#### SUPPLIED INFORMATION:

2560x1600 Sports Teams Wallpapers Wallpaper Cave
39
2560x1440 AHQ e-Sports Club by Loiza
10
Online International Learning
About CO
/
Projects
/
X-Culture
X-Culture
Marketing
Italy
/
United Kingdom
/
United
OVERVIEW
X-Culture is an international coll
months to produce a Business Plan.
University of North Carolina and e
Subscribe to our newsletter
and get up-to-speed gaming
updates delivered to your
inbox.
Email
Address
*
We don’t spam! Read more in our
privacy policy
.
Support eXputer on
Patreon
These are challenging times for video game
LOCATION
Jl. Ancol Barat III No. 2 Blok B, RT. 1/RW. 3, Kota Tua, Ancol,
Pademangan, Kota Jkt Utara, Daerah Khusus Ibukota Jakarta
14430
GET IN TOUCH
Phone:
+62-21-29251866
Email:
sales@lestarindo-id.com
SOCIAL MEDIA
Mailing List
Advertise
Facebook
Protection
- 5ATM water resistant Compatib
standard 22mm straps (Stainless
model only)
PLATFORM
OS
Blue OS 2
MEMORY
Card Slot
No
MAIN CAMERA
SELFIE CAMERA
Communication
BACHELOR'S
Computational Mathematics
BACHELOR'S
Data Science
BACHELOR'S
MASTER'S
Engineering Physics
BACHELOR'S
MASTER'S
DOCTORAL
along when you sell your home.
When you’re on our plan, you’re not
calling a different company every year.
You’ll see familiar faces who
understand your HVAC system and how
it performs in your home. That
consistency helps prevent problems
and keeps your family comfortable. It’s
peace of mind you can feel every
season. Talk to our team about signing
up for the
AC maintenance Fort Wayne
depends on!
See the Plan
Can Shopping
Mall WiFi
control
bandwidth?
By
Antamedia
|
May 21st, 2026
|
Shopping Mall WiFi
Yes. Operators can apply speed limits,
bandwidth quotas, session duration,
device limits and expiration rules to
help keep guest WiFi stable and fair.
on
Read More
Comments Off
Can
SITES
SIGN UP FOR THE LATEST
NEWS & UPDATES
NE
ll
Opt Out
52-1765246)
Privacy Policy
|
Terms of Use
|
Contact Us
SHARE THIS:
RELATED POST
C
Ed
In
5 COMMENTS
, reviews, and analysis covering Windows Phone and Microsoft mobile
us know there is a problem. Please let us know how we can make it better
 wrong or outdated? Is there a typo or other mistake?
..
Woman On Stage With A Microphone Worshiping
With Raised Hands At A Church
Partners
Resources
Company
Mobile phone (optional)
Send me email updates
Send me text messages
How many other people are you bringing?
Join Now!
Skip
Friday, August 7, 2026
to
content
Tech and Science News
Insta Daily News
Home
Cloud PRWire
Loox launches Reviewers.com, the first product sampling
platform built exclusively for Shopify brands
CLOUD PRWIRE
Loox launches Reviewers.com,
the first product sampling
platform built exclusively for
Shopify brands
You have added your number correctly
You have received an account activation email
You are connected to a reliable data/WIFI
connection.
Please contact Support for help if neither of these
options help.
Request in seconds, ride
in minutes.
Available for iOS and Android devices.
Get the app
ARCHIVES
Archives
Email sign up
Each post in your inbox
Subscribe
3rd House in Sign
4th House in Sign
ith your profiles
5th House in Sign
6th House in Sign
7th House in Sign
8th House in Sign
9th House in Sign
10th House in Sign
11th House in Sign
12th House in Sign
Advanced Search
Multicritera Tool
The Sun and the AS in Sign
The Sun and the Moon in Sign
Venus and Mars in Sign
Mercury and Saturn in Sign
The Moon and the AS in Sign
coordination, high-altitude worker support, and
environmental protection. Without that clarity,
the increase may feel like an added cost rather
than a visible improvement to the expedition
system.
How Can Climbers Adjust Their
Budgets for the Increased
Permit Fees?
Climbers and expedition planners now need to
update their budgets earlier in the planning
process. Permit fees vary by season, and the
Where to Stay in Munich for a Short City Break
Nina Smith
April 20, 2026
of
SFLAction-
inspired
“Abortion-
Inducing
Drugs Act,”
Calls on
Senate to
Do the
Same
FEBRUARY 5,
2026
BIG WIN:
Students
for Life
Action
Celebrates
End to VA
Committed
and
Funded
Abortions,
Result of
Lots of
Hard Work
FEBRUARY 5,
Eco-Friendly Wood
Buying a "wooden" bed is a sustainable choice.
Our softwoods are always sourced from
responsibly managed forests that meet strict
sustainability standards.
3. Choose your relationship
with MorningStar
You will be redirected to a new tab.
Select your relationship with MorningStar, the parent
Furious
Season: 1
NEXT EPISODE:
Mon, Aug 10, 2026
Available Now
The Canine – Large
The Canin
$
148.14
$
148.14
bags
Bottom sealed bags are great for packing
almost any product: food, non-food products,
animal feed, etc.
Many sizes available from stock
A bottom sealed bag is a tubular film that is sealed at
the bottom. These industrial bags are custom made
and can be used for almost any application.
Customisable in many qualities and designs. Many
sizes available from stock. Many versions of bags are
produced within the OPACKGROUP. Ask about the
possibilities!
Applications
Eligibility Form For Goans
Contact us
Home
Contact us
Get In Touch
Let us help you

#### TO-DO ITEM:
In these records, change every "BACHELOR'S" to "UNDERGRADUATE" and write out all the lines again with nothing else altered.

#### YOUR RESPONSE:
2560x1600 Sports Teams Wallpapers Wallpaper Cave
39
2560x1440 AHQ e-Sports Club by Loiza
10
Online International Learning
About CO
/
Projects
/
X-Culture
X-Culture
Marketing
Italy
/
United Kingdom
/
United
OVERVIEW
X-Culture is an international coll
months to produce a Business Plan.
University of North Carolina and e
Subscribe to our newsletter
and get up-to-speed gaming
updates delivered to your
inbox.
Email
Address
*
We don’t spam! Read more in our
privacy policy
.
Support eXputer on
Patreon
These are challenging times for video game
LOCATION
Jl. Ancol Barat III No. 2 Blok B, RT. 1/RW. 3, Kota Tua, Ancol,
Pademangan, Kota Jkt Utara, Daerah Khusus Ibukota Jakarta
14430
GET IN TOUCH
Phone:
+62-21-29251866
Email:
sales@lestarindo-id.com
SOCIAL MEDIA
Mailing List
Advertise
Facebook
Protection
- 5ATM water resistant Compatib
standard 22mm straps (Stainless
model only)
PLATFORM
OS
Blue OS 2
MEMORY
Card Slot
No
MAIN CAMERA
SELFIE CAMERA
Communication
UNDERGRADUATE
Computational Mathematics
UNDERGRADUATE
Data Science
UNDERGRADUATE
MASTER'S
Engineering Physics
UNDERGRADUATE
MASTER'S
DOCTORAL
along when you sell your home.
When you’re on our plan, you’re not
calling a different company every year.
You’ll see familiar faces who
understand your HVAC system and how
it performs in your home. That
consistency helps prevent problems
and keeps your family comfortable. It’s
peace of mind you can feel every
season. Talk to our team about signing
up for the
AC maintenance Fort Wayne
depends on!
See the Plan
Can Shopping
Mall WiFi
control
bandwidth?
By
Antamedia
|
May 21st, 2026
|
Shopping Mall WiFi
Yes. Operators can apply speed limits,
bandwidth quotas, session duration,
device limits and expiration rules to
help keep guest WiFi stable and fair.
on
Read More
Comments Off
Can
SITES
SIGN UP FOR THE LATEST
NEWS & UPDATES
NE
ll
Opt Out
52-1765246)
Privacy Policy
|
Terms of Use
|
Contact Us
SHARE THIS:
RELATED POST
C
Ed
In
5 COMMENTS
, reviews, and analysis covering Windows Phone and Microsoft mobile
us know there is a problem. Please let us know how we can make it better
 wrong or outdated? Is there a typo or other mistake?
..
Woman On Stage With A Microphone Worshiping
With Raised Hands At A Church
Partners
Resources
Company
Mobile phone (optional)
Send me email updates
Send me text messages
How many other people are you bringing?
Join Now!
Skip
Friday, August 7, 2026
to
content
Tech and Science News
Insta Daily News
Home
Cloud PRWire
Loox launches Reviewers.com, the first product sampling
platform built exclusively for Shopify brands
CLOUD PRWIRE
Loox launches Reviewers.com,
the first product sampling
platform built exclusively for
Shopify brands
You have added your number correctly
You have received an account activation email
You are connected to a reliable data/WIFI
connection.
Please contact Support for help if neither of these
options help.
Request in seconds, ride
in minutes.
Available for iOS and Android devices.
Get the app
ARCHIVES
Archives
Email sign up
Each post in your inbox
Subscribe
3rd House in Sign
4th House in Sign
ith your profiles
5th House in Sign
6th House in Sign
7th House in Sign
8th House in Sign
9th House in Sign
10th House in Sign
11th House in Sign
12th House in Sign
Advanced Search
Multicritera Tool
The Sun and the AS in Sign
The Sun and the Moon in Sign
Venus and Mars in Sign
Mercury and Saturn in Sign
The Moon and the AS in Sign
coordination, high-altitude worker support, and
environmental protection. Without that clarity,
the increase may feel like an added cost rather
than a visible improvement to the expedition
system.
How Can Climbers Adjust Their
Budgets for the Increased
Permit Fees?
Climbers and expedition planners now need to
update their budgets earlier in the planning
process. Permit fees vary by season, and the
Where to Stay in Munich for a Short City Break
Nina Smith
April 20, 2026
of
SFLAction-
inspired
“Abortion-
Inducing
Drugs Act,”
Calls on
Senate to
Do the
Same
FEBRUARY 5,
2026
BIG WIN:
Students
for Life
Action
Celebrates
End to VA
Committed
and
Funded
Abortions,
Result of
Lots of
Hard Work
FEBRUARY 5,
Eco-Friendly Wood
Buying a "wooden" bed is a sustainable choice.
Our softwoods are always sourced from
responsibly managed forests that meet strict
sustainability standards.
3. Choose your relationship
with MorningStar
You will be redirected to a new tab.
Select your relationship with MorningStar, the parent
Furious
Season: 1
NEXT EPISODE:
Mon, Aug 10, 2026
Available Now
The Canine – Large
The Canin
$
148.14
$
148.14
bags
Bottom sealed bags are great for packing
almost any product: food, non-food products,
animal feed, etc.
Many sizes available from stock
A bottom sealed bag is a tubular film that is sealed at
the bottom. These industrial bags are custom made
and can be used for almost any application.
Customisable in many qualities and designs. Many
sizes available from stock. Many versions of bags are
produced within the OPACKGROUP. Ask about the
possibilities!
Applications
Eligibility Form For Goans
Contact us
Home
Contact us
Get In Touch
Let us help you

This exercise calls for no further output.